» **Exercise details**: When you spot the word "down" in a line of the data below, copy that line.

» **Supplied information**:

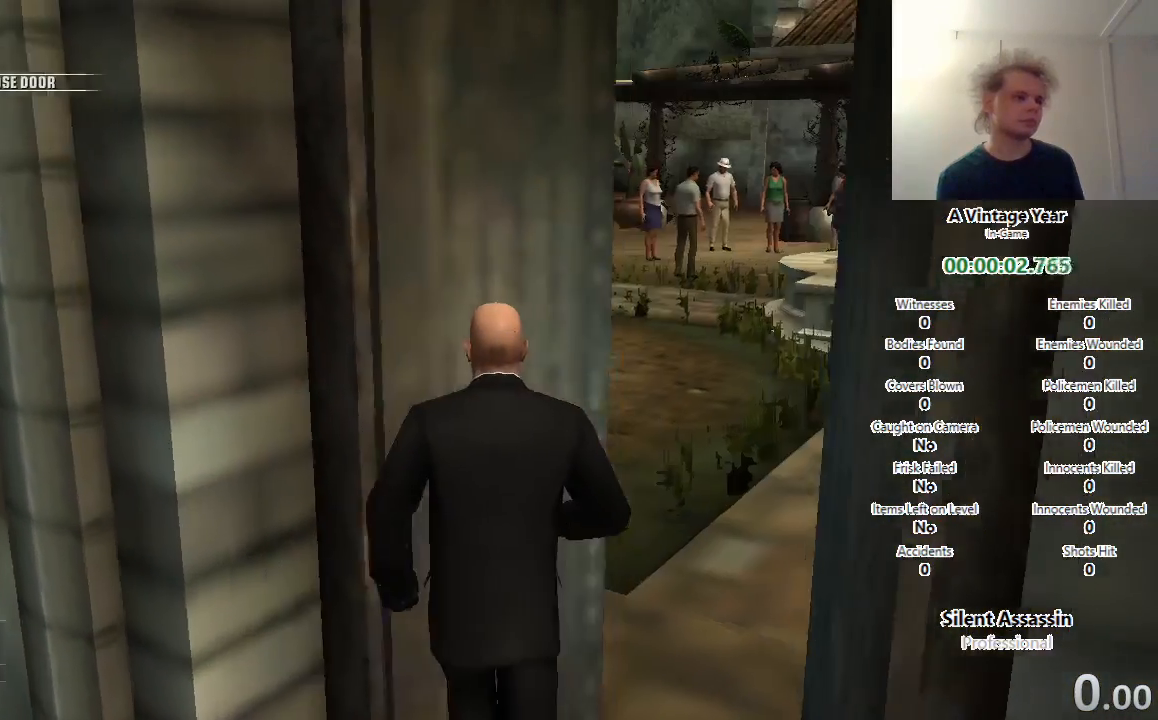
Gameplay with keyboard; each line is a JSON object with the keys held at the frame after it. "events" lists presses ("down") and releases ("up") of "e", "g" and "space" between this image and that frame as [ms after this image, input, new state], when the widget could be followed in between. No other keys are recorded. Mouse input is not recorded.
{"keys": ["g"], "events": [[300, "e", "up"], [333, "g", "down"]]}
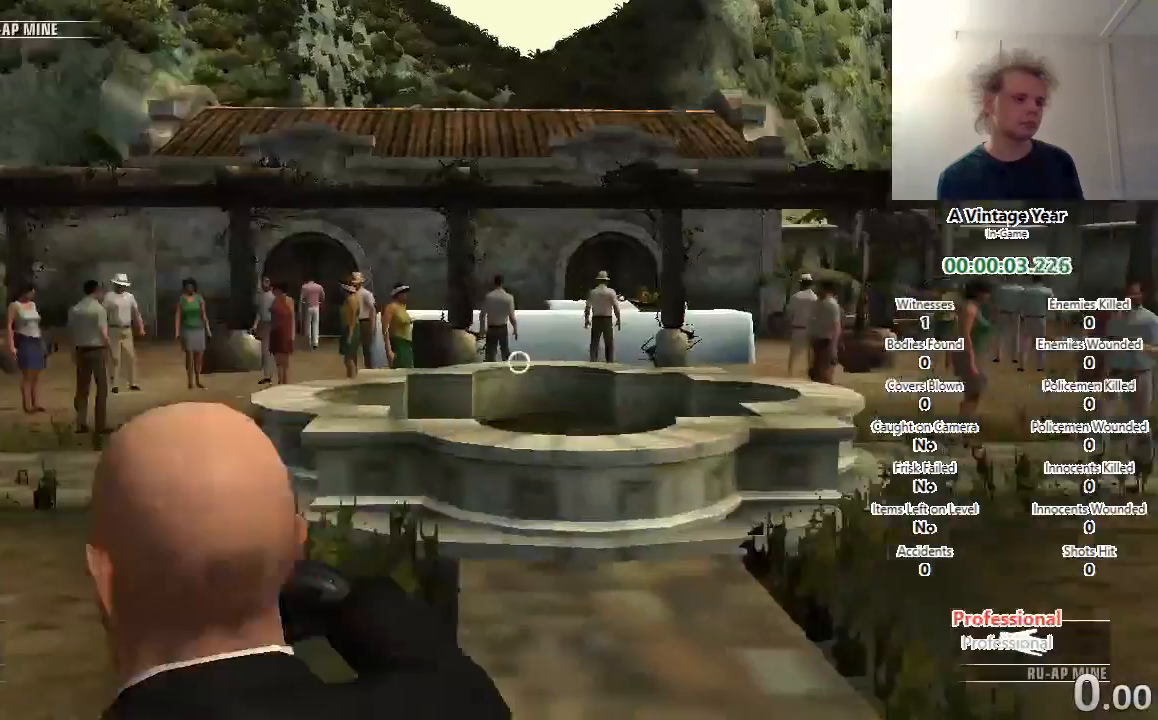
{"keys": ["g"], "events": []}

» **Result of this exercise**:
Gameplay with keyboard; each line is a JSON object with the keys held at the frame after it. "events" lists presses ("down") and releases ("up") of "e", "g" and "space" between this image and that frame as [ms after this image, input, new state], when the widget could be followed in between. No other keys are recorded. Mouse input is not recorded.
{"keys": ["g"], "events": [[300, "e", "up"], [333, "g", "down"]]}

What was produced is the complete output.